Le temps n’efface rien. Marlene et Charlene restent hantées par un terrible secret d’enfance, Sally tremble de revoir son fils après des années de silence et Doree a changé d’identité pour oublier le passé. Fortes ou fragiles, belles ou fanées, ces femmes combattent avec courage, inlassablement, pour une accalmie dans la tempête, un instant de bonheur.

« Ce recueil de nouvelles illustre comme jamais le génie subtil d’Alice Munro: celui de célébrer, dans chacune de ses histoires, le mariage de l’inattendu et de l’inexorable » Le Nouvel Observateur

Trop de bonheur

Après ma lecture de Fugitives, j’ai reconnu avoir pris un grand risque en achetant deux œuvres d’Alice Munro. J’ai repoussé ma lecture de « Trop de bonheur » jusqu’à ce qu’il ne me reste pas grand chose à offrir à mon esprit avide de lecture.

Le recueil compte 10 nouvelles que je me permets de classer en 4 catégories:

  1. La cerise sur le gâteau

Les nouvelles qui font partie de cette catégorie ont une particularité: elles suscitent la stupeur. Leurs débuts sont linéaires et puis survint un événement qu’on n’aurait pas du tout soupçonné et qui recrée l’histoire.

  • Dimensions
  • Fiction
  • Wenlock Edge
  • Radicaux Libres

Ces nouvelles sont vraiment le mariage de l’inattendu et de l’inexorable.

2. La dernière cuillère de son plat préféré

J’ai rangé Trous-Profonds, Visage, Des femmes et Jeu d’enfant  dans cette catégorie parce qu’elles sont tristes.
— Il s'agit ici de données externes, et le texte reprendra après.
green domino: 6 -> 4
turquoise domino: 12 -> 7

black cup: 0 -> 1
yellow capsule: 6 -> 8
Elles évoquent le regret occasionné par une rupture familiale, un malentendu, une mauvaise compréhension de l’attention que l’on portait à l’autre.

3. Un verre de Muscador après du champagne 

Trop de bonheur  raconte les journées qui ont conduit à la mort  de Sofia Kovalevskaïa, romancière et mathématicienne, avec des retours en arrière sur des épisodes précédents de sa vie. Le récit peut être ennuyant pour ceux qui comme moi n’aiment pas l’Histoire et très instructif pour ceux qui comment moi aiment les mathématiques 😀

Les descriptions du sort des femmes en Russie apportent également un attrait au récit.
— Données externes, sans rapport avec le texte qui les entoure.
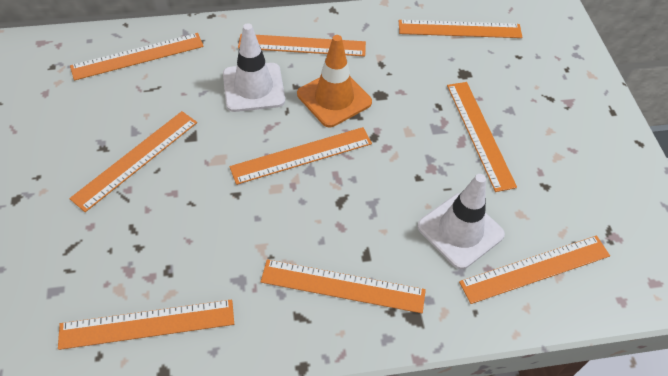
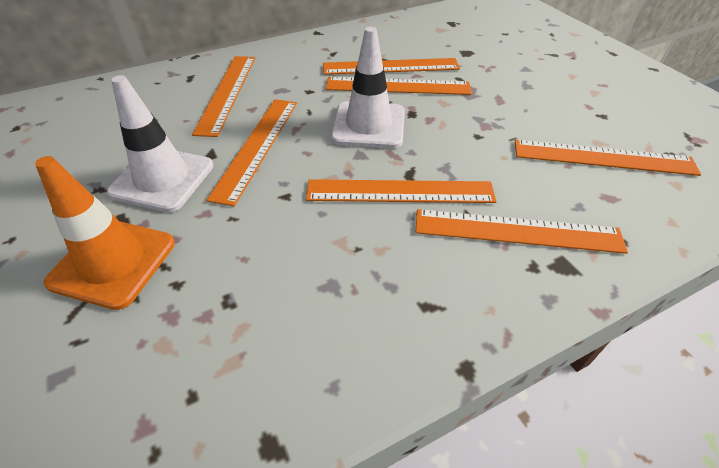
orange ruler: 9 -> 7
4. Le grain de maïs dans la salade de fruits

Que fait-elle dans ce recueil? Telle est la question que je me suis posée en lisant Bois. Je n’ai vraiment pas saisi l’utilité de cette nouvelle dans le recueil. J’ai eu l’impression que le but de l’auteur était  de raconter une histoire et non chercher à susciter de l’intérêt ou des émotions.

En somme, je dirais que le livre est intéressant mais pas transcendant. Je crois que je ne tenterai pas de lire une autre oeuvre d’Alice Munro.

Le grand bonheur – aussi provisoire, aussi fragile soit-il – d’une personne peut sortir du grand malheur d’une autre.

Elle s’était convaincue que l’amour n’était pas un sentiment de la vie réelle.